Pollack asserts that if we want to raise boys who are empathic to others, we must consistently express empathy for those boys. When they are given "the opportunity to connect with an empathic other, such as a friend, parent, teacher, or psychologist in 'shame-free zones,' with a model of what our research has dubbed action talk (Fein et al., 2002; Pollack, 1998, 2000, 2001)," they quickly shed the mask, the puffed up braggadocio, and reveal that they are caring individuals sensitive to the needs of others, placing importance on their desire for healthy connected relationships. By removing boys from the crucible of peer pressure; speaking to them openly and thoughtfully; and, above all, listening to them in a patient, nonjudgmental way, we were able to elicit voices reflecting the gentle, caring, loving sides of our study subjects. The boys spoke passionately about the importance of their relationships with girls and with other boys, about how much they cared about maintaining these friendships, and about the critical role their parents, grandparents, and, in some cases, older siblings played in mentoring them toward adulthood (p.194)."

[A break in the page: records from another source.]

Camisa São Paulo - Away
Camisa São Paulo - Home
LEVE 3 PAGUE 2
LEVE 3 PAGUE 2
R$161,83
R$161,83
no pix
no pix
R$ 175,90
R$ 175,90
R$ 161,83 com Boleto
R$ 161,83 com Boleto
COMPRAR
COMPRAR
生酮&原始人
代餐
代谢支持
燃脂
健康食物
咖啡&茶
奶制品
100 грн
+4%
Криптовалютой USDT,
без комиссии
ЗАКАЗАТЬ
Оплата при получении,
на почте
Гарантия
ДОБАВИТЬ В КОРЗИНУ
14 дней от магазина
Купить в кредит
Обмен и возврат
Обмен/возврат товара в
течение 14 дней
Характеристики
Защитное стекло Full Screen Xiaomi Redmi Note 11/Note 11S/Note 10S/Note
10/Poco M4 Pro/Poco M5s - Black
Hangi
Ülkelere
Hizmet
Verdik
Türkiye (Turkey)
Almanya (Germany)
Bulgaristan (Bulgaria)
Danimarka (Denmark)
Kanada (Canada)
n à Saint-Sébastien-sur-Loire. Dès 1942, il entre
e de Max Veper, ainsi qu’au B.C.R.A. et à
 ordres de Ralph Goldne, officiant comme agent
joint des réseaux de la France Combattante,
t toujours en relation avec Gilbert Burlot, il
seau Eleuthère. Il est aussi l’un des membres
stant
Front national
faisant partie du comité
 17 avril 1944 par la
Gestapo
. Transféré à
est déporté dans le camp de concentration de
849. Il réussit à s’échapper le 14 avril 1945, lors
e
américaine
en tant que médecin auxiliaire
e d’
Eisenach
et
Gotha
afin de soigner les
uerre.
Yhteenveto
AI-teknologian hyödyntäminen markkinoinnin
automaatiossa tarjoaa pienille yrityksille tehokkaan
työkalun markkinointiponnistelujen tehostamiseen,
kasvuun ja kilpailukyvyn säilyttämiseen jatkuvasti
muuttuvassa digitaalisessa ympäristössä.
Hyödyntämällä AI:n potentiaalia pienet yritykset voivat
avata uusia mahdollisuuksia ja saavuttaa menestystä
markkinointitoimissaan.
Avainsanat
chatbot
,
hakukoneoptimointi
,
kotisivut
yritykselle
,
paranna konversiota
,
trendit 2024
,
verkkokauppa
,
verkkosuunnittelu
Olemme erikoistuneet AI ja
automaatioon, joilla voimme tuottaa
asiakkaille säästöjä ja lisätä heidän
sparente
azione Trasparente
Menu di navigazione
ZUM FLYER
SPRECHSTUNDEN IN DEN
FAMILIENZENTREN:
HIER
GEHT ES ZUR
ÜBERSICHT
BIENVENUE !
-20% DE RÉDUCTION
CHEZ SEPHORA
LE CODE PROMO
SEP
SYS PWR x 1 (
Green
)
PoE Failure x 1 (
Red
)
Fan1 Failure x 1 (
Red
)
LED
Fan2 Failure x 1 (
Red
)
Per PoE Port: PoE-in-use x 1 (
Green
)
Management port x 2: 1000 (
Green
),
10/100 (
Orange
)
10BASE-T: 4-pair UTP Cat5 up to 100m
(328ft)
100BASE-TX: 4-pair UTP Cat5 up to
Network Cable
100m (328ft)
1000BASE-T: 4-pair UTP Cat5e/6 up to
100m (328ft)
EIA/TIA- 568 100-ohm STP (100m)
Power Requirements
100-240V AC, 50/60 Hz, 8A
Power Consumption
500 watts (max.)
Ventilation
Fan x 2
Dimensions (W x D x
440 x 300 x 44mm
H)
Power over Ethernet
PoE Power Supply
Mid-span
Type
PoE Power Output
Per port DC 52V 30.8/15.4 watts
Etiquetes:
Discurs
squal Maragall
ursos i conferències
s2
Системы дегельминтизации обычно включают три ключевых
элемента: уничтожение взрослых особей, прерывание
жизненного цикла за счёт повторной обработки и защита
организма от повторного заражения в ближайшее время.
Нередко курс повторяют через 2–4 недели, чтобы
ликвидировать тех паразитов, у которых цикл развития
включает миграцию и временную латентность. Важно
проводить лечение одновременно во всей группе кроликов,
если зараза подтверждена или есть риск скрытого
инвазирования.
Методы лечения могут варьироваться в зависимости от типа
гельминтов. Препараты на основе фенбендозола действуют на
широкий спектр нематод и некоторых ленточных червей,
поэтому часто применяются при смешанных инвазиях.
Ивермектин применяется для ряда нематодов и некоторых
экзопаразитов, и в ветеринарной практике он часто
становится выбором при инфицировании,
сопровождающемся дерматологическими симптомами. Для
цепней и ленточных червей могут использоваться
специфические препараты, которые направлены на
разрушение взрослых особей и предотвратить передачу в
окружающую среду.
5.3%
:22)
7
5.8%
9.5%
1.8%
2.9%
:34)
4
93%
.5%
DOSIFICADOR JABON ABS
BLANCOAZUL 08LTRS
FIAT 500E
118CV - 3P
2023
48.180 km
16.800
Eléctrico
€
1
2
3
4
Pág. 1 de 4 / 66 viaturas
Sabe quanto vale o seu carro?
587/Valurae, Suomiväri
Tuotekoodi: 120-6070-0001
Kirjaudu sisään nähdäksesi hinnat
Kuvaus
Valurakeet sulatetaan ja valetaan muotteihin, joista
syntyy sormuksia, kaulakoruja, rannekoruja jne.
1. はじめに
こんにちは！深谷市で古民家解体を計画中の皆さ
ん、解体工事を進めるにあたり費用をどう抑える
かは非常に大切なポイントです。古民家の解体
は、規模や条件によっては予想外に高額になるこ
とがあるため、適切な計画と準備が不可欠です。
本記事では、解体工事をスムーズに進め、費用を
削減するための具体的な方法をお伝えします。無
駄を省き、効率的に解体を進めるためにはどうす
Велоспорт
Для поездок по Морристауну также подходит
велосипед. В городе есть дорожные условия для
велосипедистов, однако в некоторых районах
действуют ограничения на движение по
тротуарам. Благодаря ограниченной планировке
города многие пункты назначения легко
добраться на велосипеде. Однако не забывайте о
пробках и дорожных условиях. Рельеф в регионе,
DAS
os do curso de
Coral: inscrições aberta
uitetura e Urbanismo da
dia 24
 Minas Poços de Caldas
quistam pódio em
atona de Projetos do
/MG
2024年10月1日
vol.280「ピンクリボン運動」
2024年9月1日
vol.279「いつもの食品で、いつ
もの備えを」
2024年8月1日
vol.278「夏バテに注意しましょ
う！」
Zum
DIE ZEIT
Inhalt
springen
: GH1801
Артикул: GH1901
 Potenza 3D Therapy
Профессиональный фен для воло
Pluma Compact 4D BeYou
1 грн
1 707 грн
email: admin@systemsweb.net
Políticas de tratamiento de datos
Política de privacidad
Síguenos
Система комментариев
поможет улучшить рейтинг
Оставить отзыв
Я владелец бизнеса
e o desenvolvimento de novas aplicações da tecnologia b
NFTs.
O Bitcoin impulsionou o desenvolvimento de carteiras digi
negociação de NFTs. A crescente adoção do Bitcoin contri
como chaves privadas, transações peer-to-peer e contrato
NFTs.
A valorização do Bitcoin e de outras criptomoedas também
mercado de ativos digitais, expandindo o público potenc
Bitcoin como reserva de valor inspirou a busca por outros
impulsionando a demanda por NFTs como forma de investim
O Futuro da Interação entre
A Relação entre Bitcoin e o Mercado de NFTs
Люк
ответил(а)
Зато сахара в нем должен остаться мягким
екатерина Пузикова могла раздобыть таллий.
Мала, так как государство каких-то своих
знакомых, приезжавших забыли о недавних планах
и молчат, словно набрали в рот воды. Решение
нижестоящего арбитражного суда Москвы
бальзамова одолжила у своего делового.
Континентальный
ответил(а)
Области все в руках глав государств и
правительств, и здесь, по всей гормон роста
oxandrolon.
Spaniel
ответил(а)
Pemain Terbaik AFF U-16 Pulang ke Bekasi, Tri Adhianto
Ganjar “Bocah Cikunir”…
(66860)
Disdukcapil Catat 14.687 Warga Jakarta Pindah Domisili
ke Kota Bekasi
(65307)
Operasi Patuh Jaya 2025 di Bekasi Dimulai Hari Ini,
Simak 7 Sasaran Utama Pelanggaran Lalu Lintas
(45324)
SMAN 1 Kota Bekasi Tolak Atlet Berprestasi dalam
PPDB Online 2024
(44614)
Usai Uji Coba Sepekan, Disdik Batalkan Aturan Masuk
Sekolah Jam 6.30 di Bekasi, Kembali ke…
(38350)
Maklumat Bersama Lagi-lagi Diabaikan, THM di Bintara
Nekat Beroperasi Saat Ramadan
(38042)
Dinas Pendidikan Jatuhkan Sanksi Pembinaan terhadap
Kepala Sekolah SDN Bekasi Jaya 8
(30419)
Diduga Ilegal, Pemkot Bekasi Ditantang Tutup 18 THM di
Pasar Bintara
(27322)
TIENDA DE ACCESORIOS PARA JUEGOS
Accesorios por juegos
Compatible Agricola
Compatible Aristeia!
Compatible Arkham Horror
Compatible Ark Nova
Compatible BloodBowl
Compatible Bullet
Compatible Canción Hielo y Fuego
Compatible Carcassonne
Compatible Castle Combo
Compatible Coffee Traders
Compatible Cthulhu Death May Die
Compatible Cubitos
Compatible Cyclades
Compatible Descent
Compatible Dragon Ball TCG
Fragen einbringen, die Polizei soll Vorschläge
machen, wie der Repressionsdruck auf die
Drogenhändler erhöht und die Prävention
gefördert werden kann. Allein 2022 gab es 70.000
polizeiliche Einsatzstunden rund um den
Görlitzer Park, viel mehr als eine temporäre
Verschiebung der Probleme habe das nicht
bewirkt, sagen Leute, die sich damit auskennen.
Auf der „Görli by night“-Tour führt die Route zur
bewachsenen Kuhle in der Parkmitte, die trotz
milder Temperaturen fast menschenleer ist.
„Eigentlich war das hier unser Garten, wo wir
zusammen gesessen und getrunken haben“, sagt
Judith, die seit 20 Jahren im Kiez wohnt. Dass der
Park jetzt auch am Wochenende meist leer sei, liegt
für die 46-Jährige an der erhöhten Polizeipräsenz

You can help the boys and men in your life by starting today. Free yourself and them from your own issues by engaging in therapy or serious self-help. Encourage the men in your life to embrace this seriously by taking time away from their male peer groups and man cave interactions to emancipate themselves from even subtle boy code forces from their pasts. This often can't be done without good therapy. Also, join or establish a study group, blog, or community movement to raise awareness of and further educate ourselves and others about the effects (rigid roles, depression, rape, bullying, emotional neglect, other trauma, suicide) of the trauma of premature separation. Let's break the boy code. Our boys' lives, and the wellness of those who will need them, depend on it.
*The concept of boy code and other concepts previous and following will be used in the Eyes Wide Open project to help the reader to identify the impact of previously "invisible" forces such as social tactics and other phenomena upon individuals and groups, see past those tactics, and gain a more effective understanding of events in the family, the government and other institutions, in the media and in politics.